- [WHAT YOU NEED TO DO]: Edit the lines between the one containing "Count the number of slices in the pie." and the one containing "How many values", inclusive, so that "slices" becomes "wedges" and nothing else changes. Give only those lines, without the pictures.

━━━ AVAILABLE RECORDS

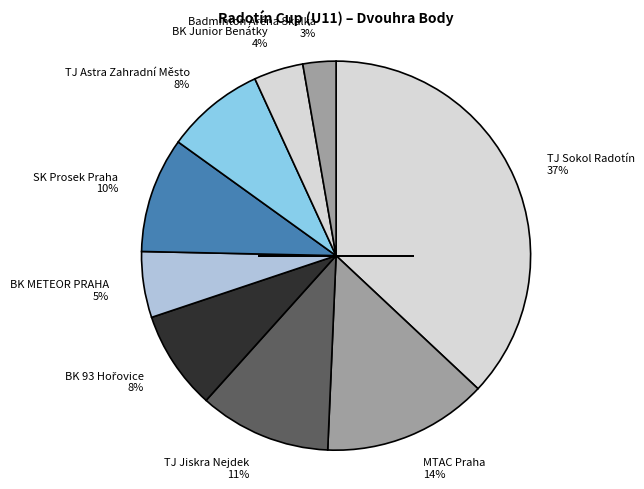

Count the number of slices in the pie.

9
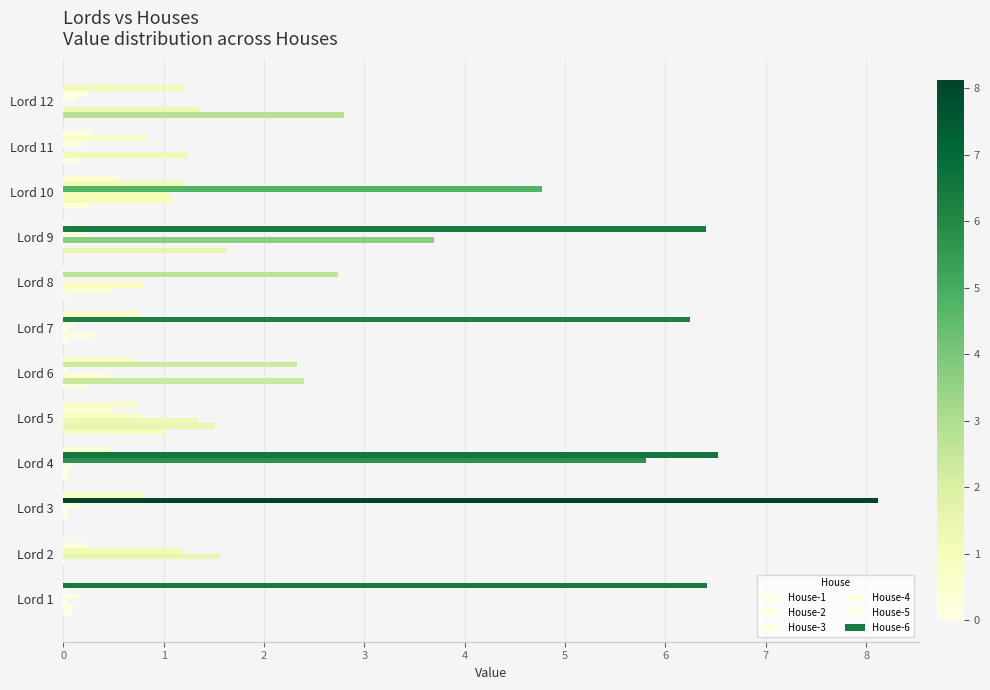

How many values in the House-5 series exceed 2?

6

━━━━━━
━━━ AVAILABLE RECORDS

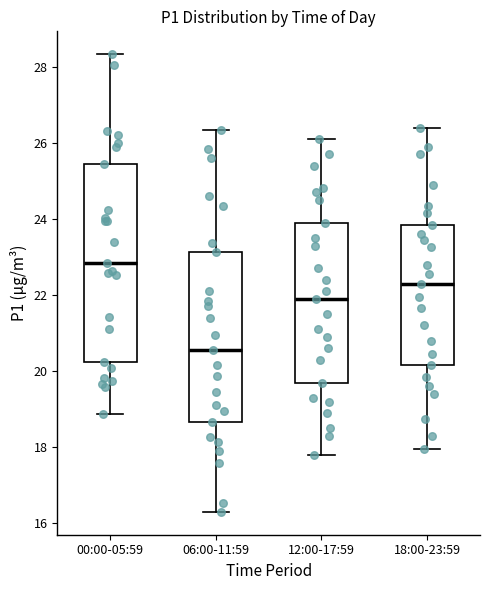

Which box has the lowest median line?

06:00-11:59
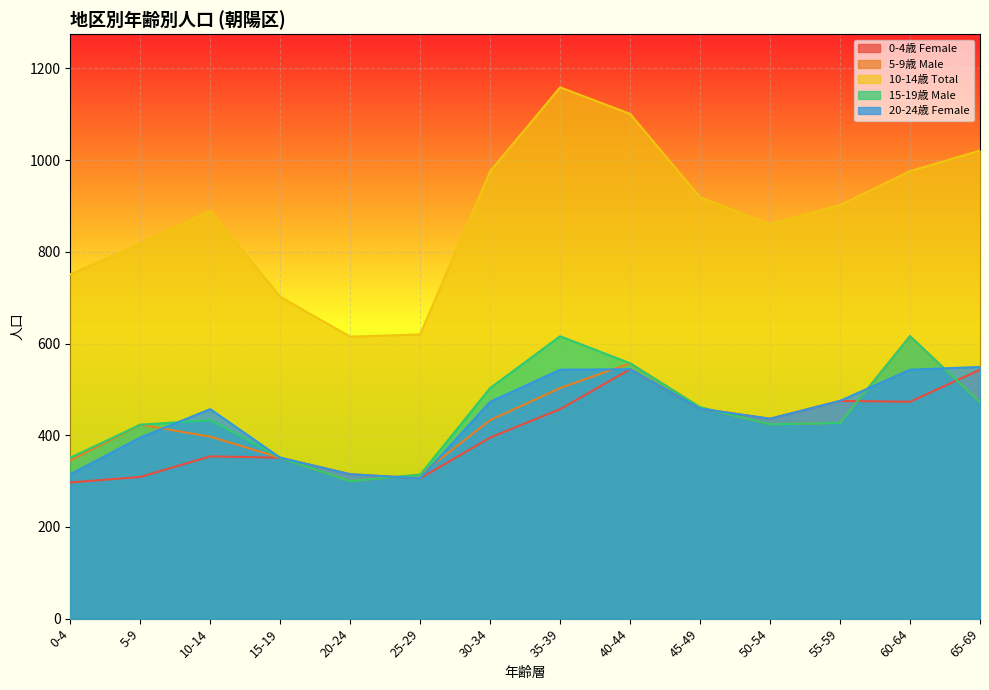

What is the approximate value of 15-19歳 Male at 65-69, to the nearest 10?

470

━━━━━━

- [THE COMPLETED TASK]:
Count the number of wedges in the pie.

9

How many values in the House-5 series exceed 2?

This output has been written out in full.